Earlier, the fish market used to be set up by the side of the road, much to the inconvenience of shoppers, whose entry would get blocked. Now, since they are set up under flyovers, the vehicles don’t get annoyed while the shoppers swipe away comfortably. It was a place where an old practice met modernity and made the latter late. Not anymore. Now they can just fly over, literally.

I am tempted to think that the revulsion that I felt when I was first informed about my internship in Patna was due to the unhygienic state of surroundings here. But I do not go to these places every day. Where I have to go regularly is a decent place, no worse than some pocket of Andheri. So, I would be disingenuous if I said I felt unhappy because of the lack of cleanliness in Patna.

My family wants me to compete for the Union Public Service Commission (UPSC) examinations and I too think it would be a good place to work for the betterment of the country. I do sometimes feel like trying it out. But sometimes, I feel like I should open a low-fee school in my village and teach students there. That would be more useful to the place where I come from because not a single good school has opened there in the last 15 years, while temples have proliferated. But the privileged elite in me overlooks that idea more often.

And so I think. The people who do become civil servants, do they contribute? Of course, they do.They keep the system running. Some even help society by bringing about changes in the way things happen. But what individual legacies do they leave in the minds of young children in places where news of their success spreads like fire? When a young person enters the civil service from a small village from Bihar, it is so glorious to the village community that people arrive at railway stations to welcome the twenty-something newly-minted to-be-civil servant with garland and sweets.

I have heard numerous such stories in the last few years. It becomes the stuff of news where reporters talk to villagers. But nothing really changes thereafter – until a year later when somebody else qualifies.

However, these toppers become false role models for many parents and students – symbols of guaranteed job and a presumably stable career but least equipped to change anything. We talk about our national brain drain so often. So many brilliant Indian minds fly off to the USA, Europe and elsewhere. We find these stories of high paying foreign placements from colleges every year, flashing across our newspapers and television screens, and yes, on social media.

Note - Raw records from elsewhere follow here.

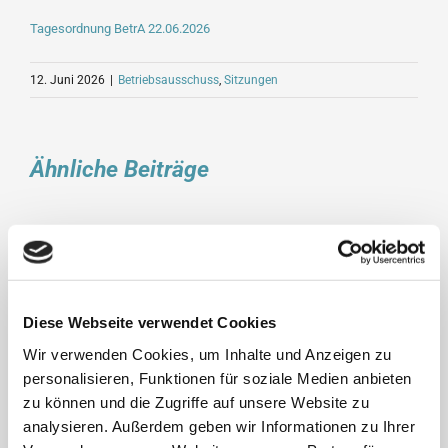
Tagesordnung BetrA 22.06.2026
12. Juni 2026
|
Betriebsausschuss
,
Sitzungen
Ähnliche Beiträge
Diese Webseite verwendet Cookies
Wir verwenden Cookies, um Inhalte und Anzeigen zu
Tagesordnung Rat am 01.07.2026
personalisieren, Funktionen für soziale Medien anbieten
zu können und die Zugriffe auf unsere Website zu
23. Juni 2026
analysieren. Außerdem geben wir Informationen zu Ihrer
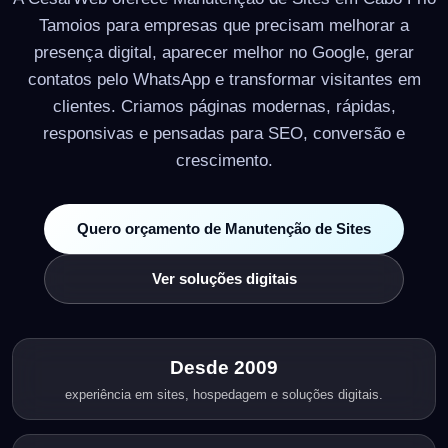
Tamoios para empresas que precisam melhorar a
presença digital, aparecer melhor no Google, gerar
contatos pelo WhatsApp e transformar visitantes em
clientes. Criamos páginas modernas, rápidas,
responsivas e pensadas para SEO, conversão e
crescimento.
Quero orçamento de Manutenção de Sites
Ver soluções digitais
Desde 2009
experiência em sites, hospedagem e soluções digitais.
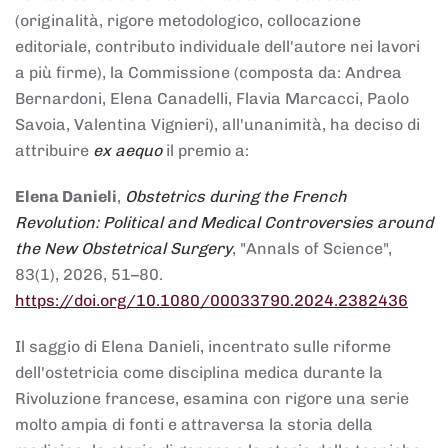
(originalità, rigore metodologico, collocazione
editoriale, contributo individuale dell'autore nei lavori
a più firme), la Commissione (composta da: Andrea
Bernardoni, Elena Canadelli, Flavia Marcacci, Paolo
Savoia, Valentina Vignieri), all'unanimità, ha deciso di
attribuire
ex aequo
il premio a:
Elena Danieli
,
Obstetrics during the French
Revolution: Political and Medical Controversies around
the New Obstetrical Surgery
, "Annals of Science",
83(1), 2026, 51–80.
https://doi.org/10.1080/00033790.2024.2382436
Il saggio di Elena Danieli, incentrato sulle riforme
dell'ostetricia come disciplina medica durante la
Rivoluzione francese, esamina con rigore una serie
molto ampia di fonti e attraversa la storia della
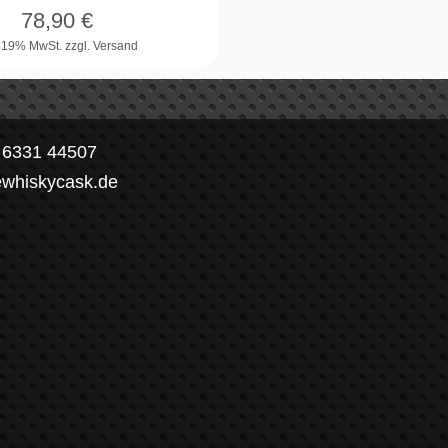
78,90
€
. 19% MwSt.
zzgl. Versand
) 6331 44507
ewhiskycask.de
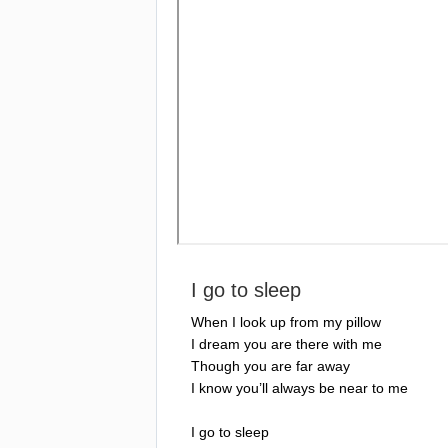
I
go
to
sleep
When
I
look
up
from
my
pillow
I
dream
you
are
there
with
me
Though
you
are
far
away
I
know
you
’
ll
always
be
near
to
me
I
go
to
sleep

What we do not hear is the inter-state brain drain which has had significant impacts on various states, particularly the poor ones like Bihar. How long will the stream of engineers, doctors and civil servants that are constantly advertised in the media keep flowing? Will it eventually dry out?

Metro cities have something about them that is magnetic, in a deliberate sort of way. You might be imagining their loud bars, their cascading traffic, their callous culture, their poor-rich dichotomy, and eyeballs stuck to the screens of mobile phones.

As deliberate as these things might be, a very subtle but deliberate change has also evolved – we depict cities in such a positive light that our places of origin appear to be less so, especially if it is not a city. All we want is a home – even a room – somewhere, anywhere, that’s not our village or town.

In Mumbai, I found a good many Bihari drivers and workers, settled with their families in the outskirts of the city, deprived of local familiarity. When I had asked them why they migrate, the answer usually had to do with economic conditions. Many said that life was difficult away from their community and it felt good when they visited their native place. And they hoped that someday, they would be able to return permanently. They also knew that such a day may never come. They had accepted the price of living in a more progressive place.

And I think maybe I am this way too. Maybe I prefer to bask in the adulation of being an IITian (or a civil servant) to my village neighbours. I am a little uncomfortable to tell them about my internship in Patna and they are equally surprised to hear about it.

We conveniently refuse to negotiate amidst the dust and sweat of the village in order to improve its conditions, even though it has been the source of money for my education up to the present day.